> [What is needed]: Copy exactly the stretch of data below from the line with "index dip: (883, 780)" through the line with "middle pip: (1203, 761)", including both of those lines.

> [Exercise inputs]:
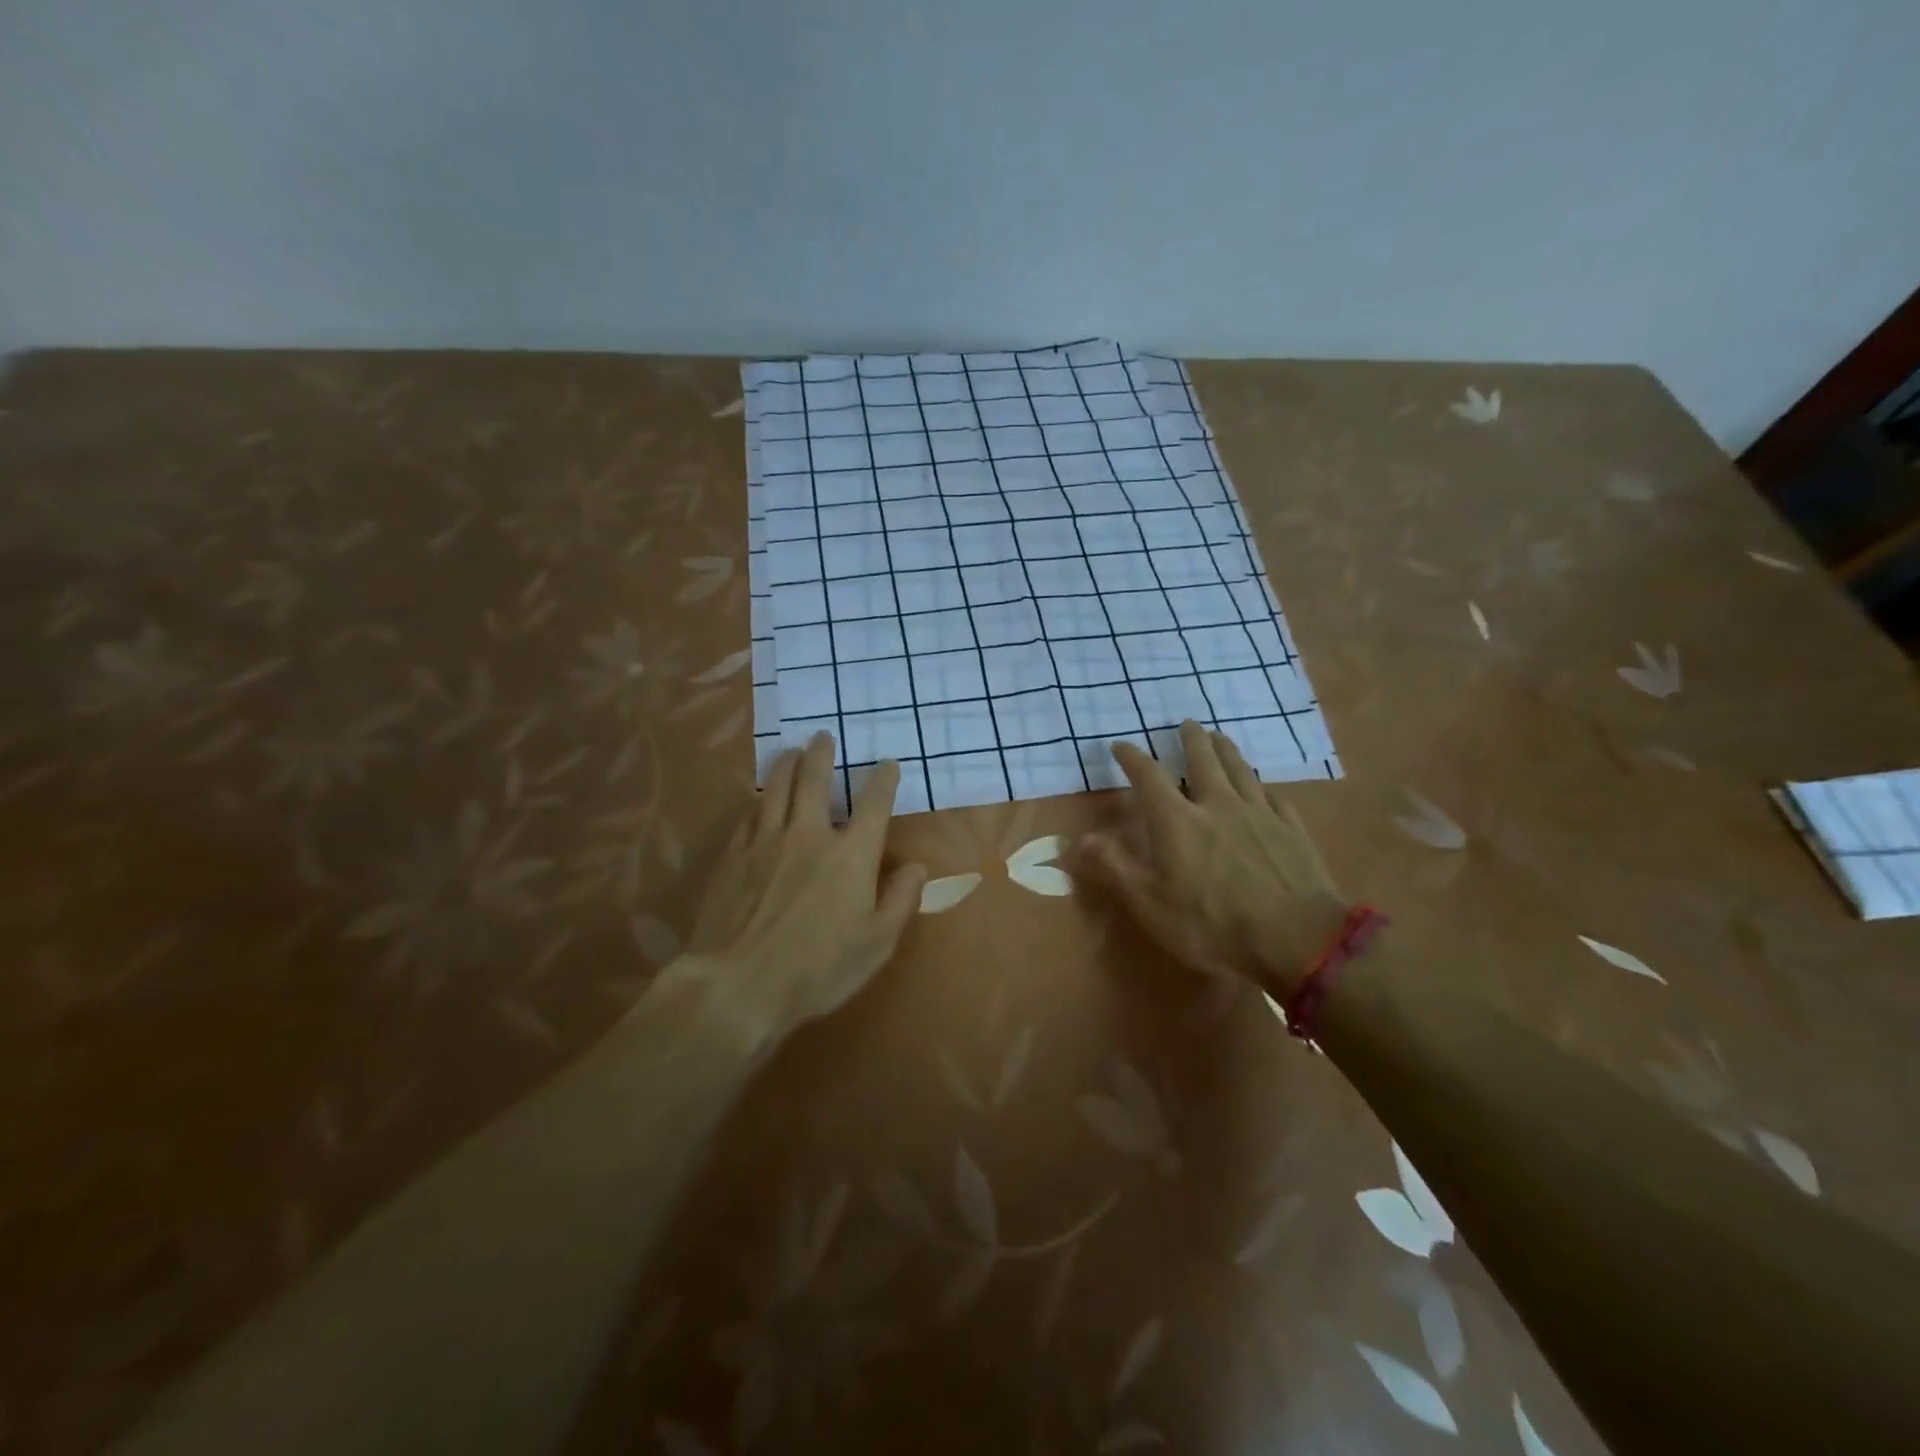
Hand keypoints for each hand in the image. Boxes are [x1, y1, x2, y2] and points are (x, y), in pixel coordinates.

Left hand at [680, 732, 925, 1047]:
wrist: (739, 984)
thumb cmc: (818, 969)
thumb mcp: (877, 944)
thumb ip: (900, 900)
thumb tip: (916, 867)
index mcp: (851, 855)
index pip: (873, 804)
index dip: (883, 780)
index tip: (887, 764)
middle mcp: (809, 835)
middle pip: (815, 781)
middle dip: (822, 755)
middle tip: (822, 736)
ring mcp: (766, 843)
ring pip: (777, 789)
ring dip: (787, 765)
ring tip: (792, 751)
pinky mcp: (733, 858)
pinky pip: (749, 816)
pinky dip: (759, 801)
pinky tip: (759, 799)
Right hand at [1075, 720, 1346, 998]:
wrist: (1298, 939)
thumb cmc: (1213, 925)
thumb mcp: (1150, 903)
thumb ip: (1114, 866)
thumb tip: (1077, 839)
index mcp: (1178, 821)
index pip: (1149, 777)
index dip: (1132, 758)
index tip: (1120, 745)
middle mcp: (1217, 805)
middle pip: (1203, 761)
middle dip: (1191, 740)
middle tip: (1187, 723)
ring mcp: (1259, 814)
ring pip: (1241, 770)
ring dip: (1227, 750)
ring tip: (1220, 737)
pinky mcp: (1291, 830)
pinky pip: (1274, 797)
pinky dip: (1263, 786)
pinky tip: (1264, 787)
==
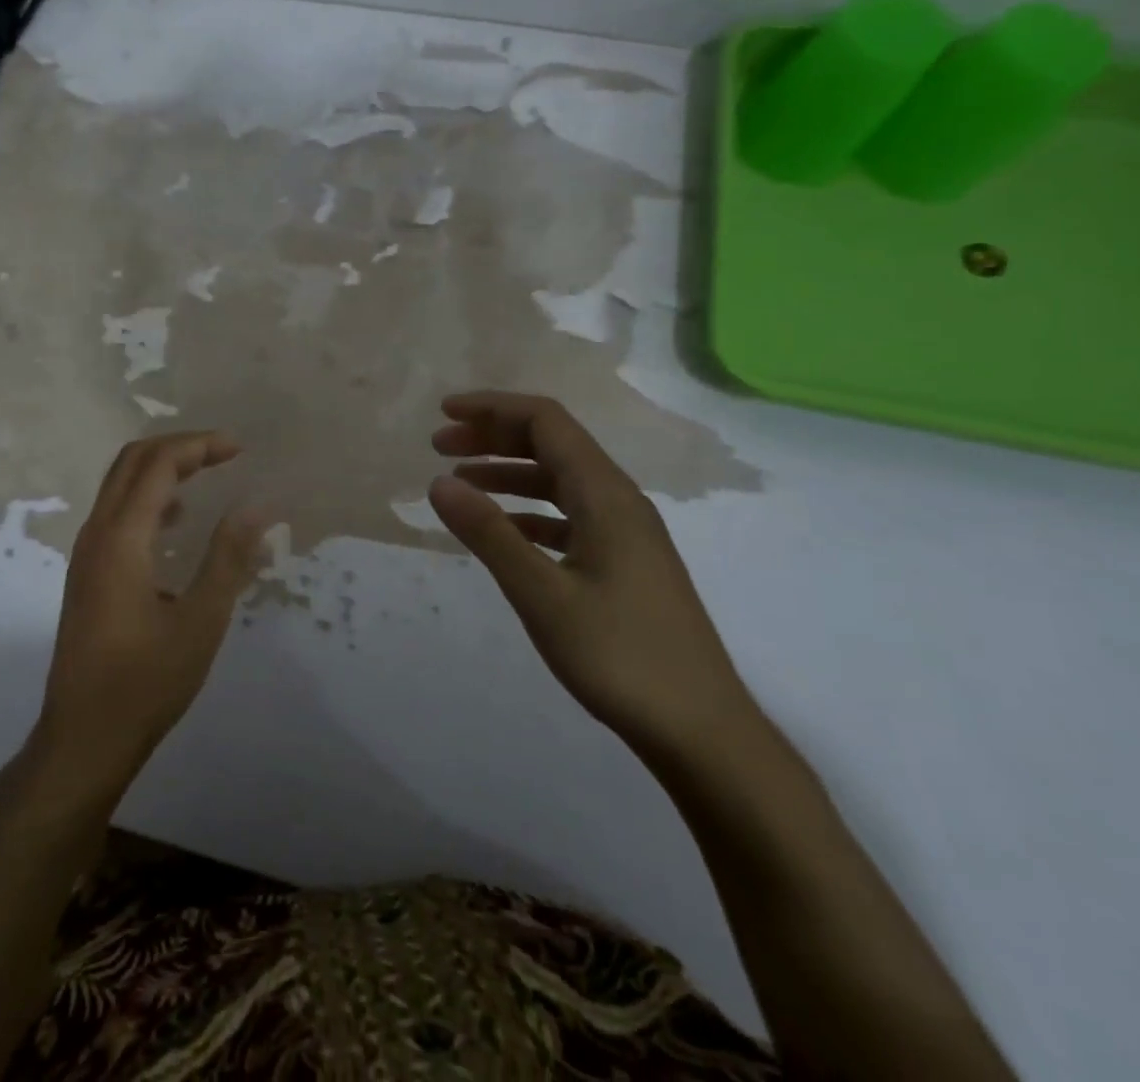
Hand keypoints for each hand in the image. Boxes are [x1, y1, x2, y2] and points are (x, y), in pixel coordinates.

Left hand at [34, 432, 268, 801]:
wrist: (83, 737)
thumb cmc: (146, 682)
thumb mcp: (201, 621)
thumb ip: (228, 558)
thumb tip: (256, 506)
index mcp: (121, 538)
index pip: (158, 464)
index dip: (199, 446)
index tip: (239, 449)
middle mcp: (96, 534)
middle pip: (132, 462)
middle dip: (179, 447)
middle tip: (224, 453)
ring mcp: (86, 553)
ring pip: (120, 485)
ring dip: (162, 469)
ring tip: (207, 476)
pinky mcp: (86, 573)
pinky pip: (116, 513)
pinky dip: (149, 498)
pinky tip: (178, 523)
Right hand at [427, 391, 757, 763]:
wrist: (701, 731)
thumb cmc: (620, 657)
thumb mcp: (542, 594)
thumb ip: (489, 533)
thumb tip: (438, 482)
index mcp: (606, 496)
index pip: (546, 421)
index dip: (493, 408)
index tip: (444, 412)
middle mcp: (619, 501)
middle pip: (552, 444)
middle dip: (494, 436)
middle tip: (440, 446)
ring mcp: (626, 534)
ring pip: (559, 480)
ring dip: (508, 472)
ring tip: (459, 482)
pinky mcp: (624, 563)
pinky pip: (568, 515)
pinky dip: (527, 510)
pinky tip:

> [Solution]:
index dip: (883, 780)
index tip: (887, 764)
middle mcp: (809, 835)
middle pip: (815, 781)
middle dip: (822, 755)
middle tip: (822, 736)
ring mcp: (766, 843)
ring pip: (777, 789)
ring dip: (787, 765)
ring tip: (792, 751)
pinky mcp: (733, 858)
pinky pip: (749, 816)
pinky dip: (759, 801)
pinky tip: (759, 799)
Right hand at [1075, 720, 1346, 998]:
wrist: (1298, 939)
thumb cmc: (1213, 925)
thumb mcp: (1150, 903)
thumb ip: (1114, 866)
thumb tip: (1077, 839)
index mcp: (1178, 821)
index pip: (1149, 777)
index dip: (1132, 758)
index tip: (1120, 745)
middle mcp: (1217, 805)
middle pip: (1203, 761)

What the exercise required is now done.